For better, for worse: Evans Monari and Jacqueline Monari during their wedding at the Great Court, University of Nairobi in 1994. His advise on marriage: ‘I don’t know anyone who has never had problems in marriage. Problems in marriage occur because you haven’t gotten a rhythm with your partner. It takes time. Friends have no role in your marriage, so don’t discuss your issues with them. They can’t help you.’

Monari attended plays, rugby matches and also horse races, more so when his own named Flying Whiskey was on the cards. Never mind it rarely finished first, for which Monari and co-owner Don Kipkorir were grateful Flying Whiskey didn’t turn to grazing midway.

Blessed with a wide smile and a sense of humour to boot, he was known for quick witty retorts when cornered: ‘When I need your opinion, I will give it to you’ was a pole favourite alongside ‘part of talking is listening’ when one’s opinion took ages to conclude.

Hilly terrain of wheelbarrow size farmlands

The graduate: Graduating from the University of Nairobi Law School in September 1986; Monari sat among fellow graduands; Martha Koome, now the Chief Justice, William Ouko, today President of the Supreme Court and Appellant Judges Mumbi Ngugi and Sankale ole Kantai.

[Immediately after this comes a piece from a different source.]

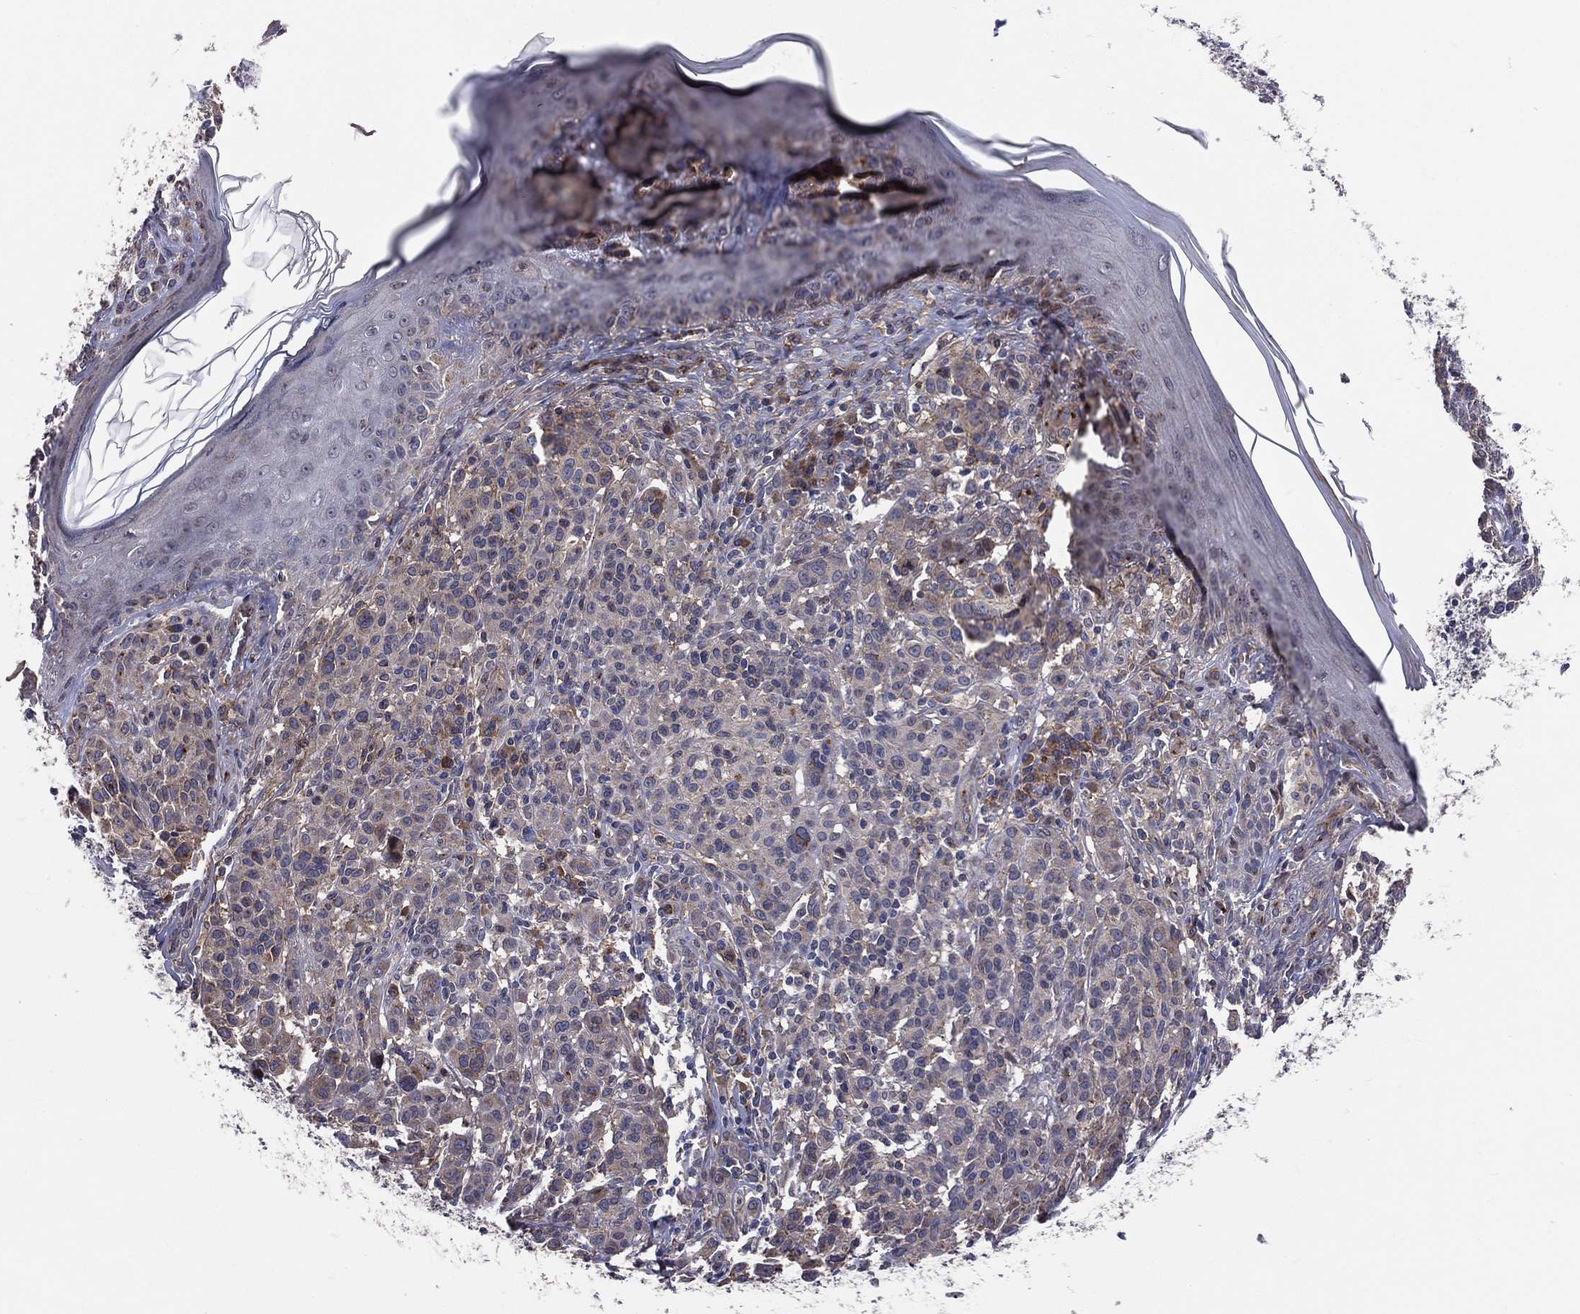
{"staining": {"intensity": "moderate", "quantity": "<25%", "location": "cytoplasmic/membranous"}, "tissue": "melanoma", "cell_type": "Tumor cells", "image_type": "cancer", "snomed": [{"axis": "morphology", "description": "Malignant melanoma, NOS"}, {"axis": "topography", "description": "Skin"}], "caption": "Melanoma stained for a protein (brown) exhibits moderate cytoplasmic/membranous positive positivity in approximately <25% of tumor cells.", "gene": "ENTPD1", "patient": {"sex": "male", "age": 79}}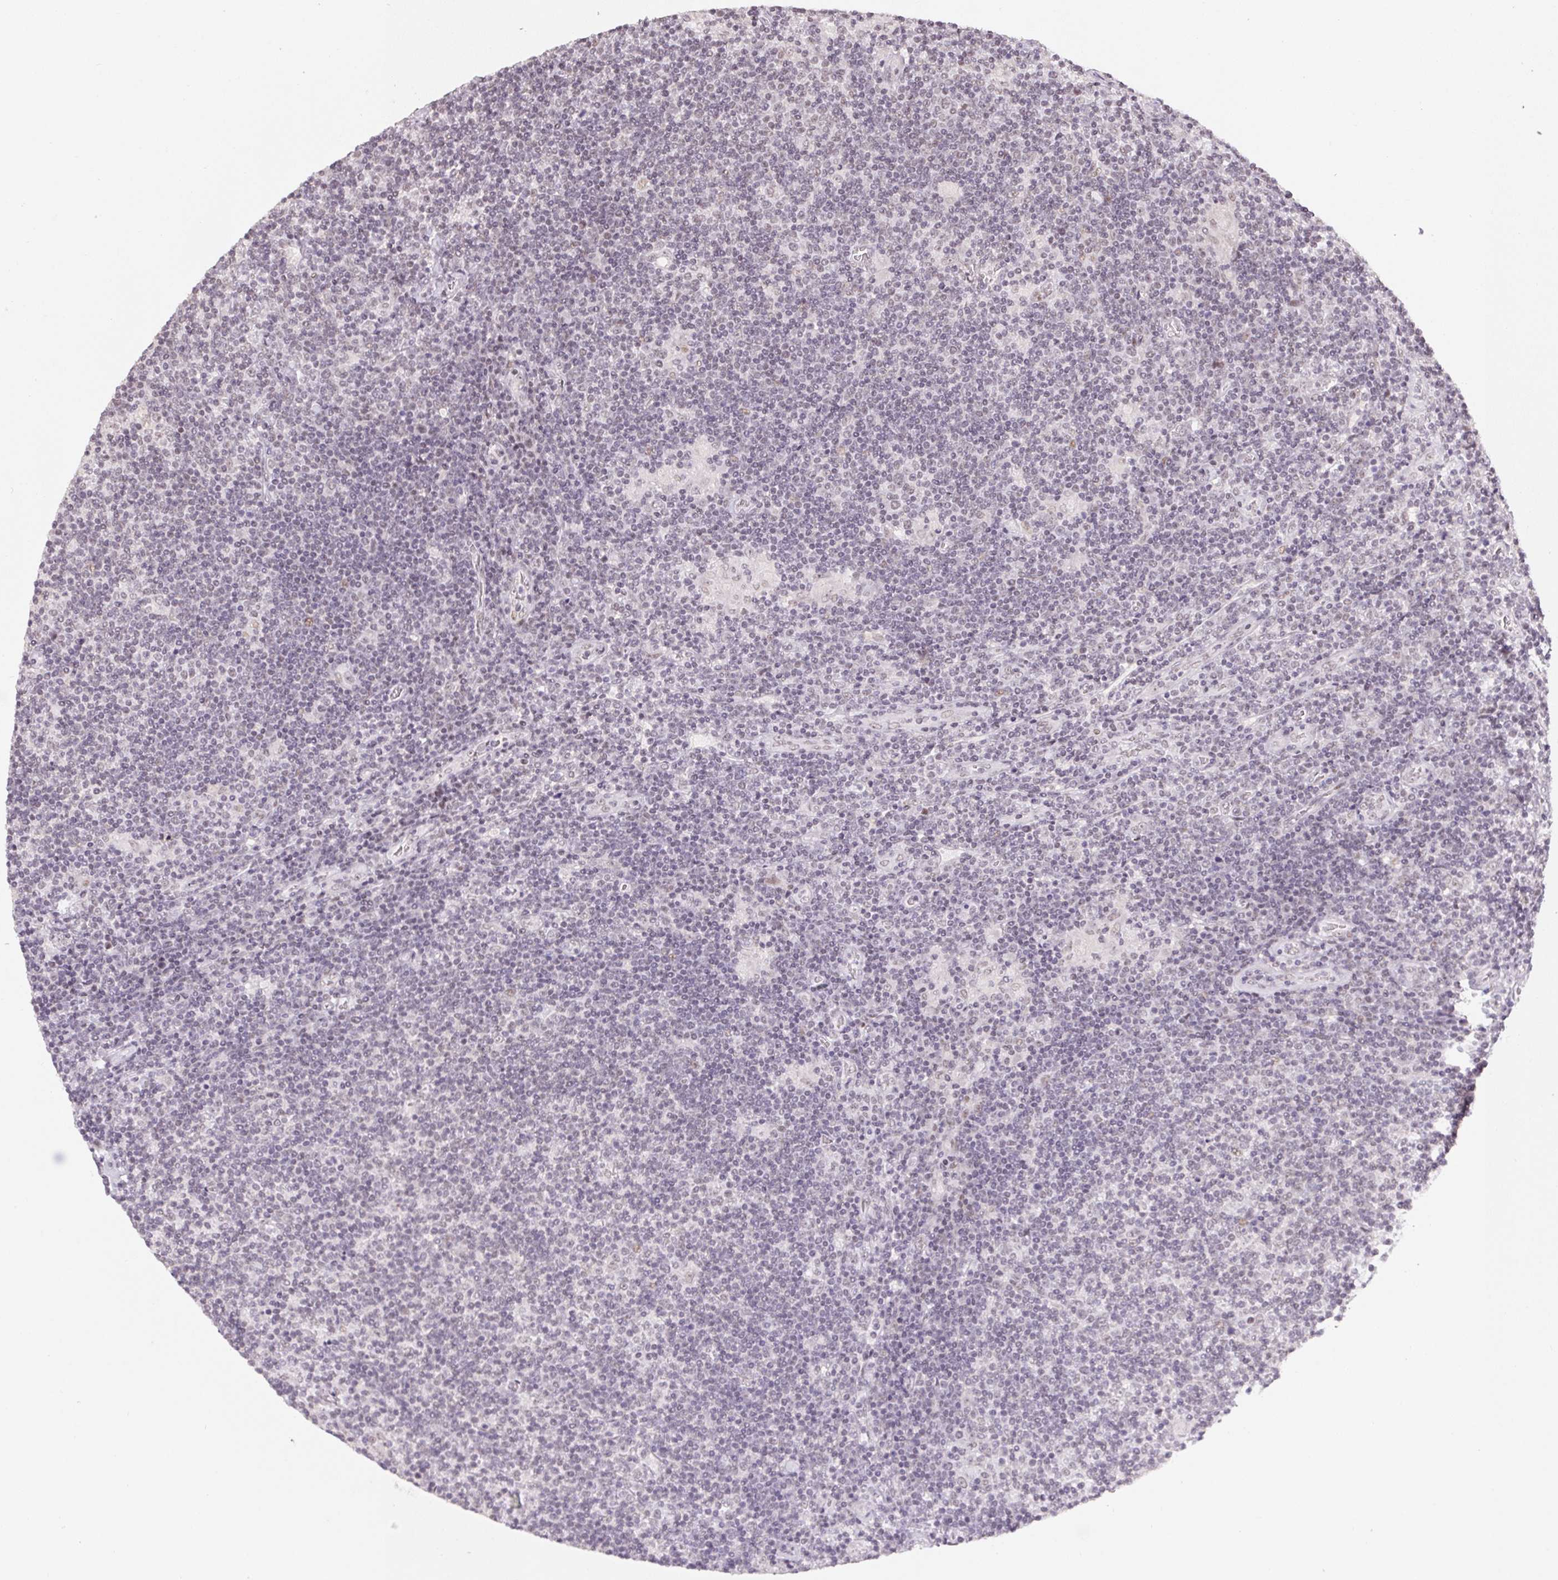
{"staining": {"intensity": "negative", "quantity": "none", "location": "none"}, "tissue": "lymphoma", "cell_type": "Tumor cells", "image_type": "cancer", "snomed": [{"axis": "morphology", "description": "Hodgkin's disease, NOS"}, {"axis": "topography", "description": "Lymph node"}], "caption": "Hodgkin's disease stained for a protein using immunohistochemistry exhibits no positivity tumor cells.", "gene": "KDM4D", "patient": {"sex": "male", "age": 40}}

Also graduating and later to leave a mark was High Court Judge Reuben Nyakundi.

It is instructive that while Martha Koome scored a mere Pass, Monari was slightly above her with a Second Class Lower Division but still went on to curve out a superlative career all the way to being a partner at Bowmans LLP!

When it comes to year and place of birth and how it influences your life, Monari was lucky. He was born in Kisii, a region of enterprising folk who love education, largely owing to disadvantaged hilly terrain of wheelbarrow size farmlands.

You aren’t responsible for how your children turn out

Meet the in-laws: Monari, wife Jacqueline, daughter Cynthia and hubby Mark Childerhouse and his blood relations. On children, he said: ‘You aren’t responsible for how your children turn out; your responsibility is to offer them opportunity to be anybody they want to be.’

Nyamira is also very far from Mau Mau activities and thus cruised through with minimal disruptions. Indeed, the house of Hudson George Ogeto, Monari’s father, produced Ken Ogeto, former President’s lawyer and current Solicitor General, Dr Fronica Monari, University Fund CEO Geoffrey Monari, Daniel Monari and the late Lilian Monari.

Monari, the hubby of Jacqueline and father of Cynthia, Michelle, Joshua and Jeremy Monari, was 59.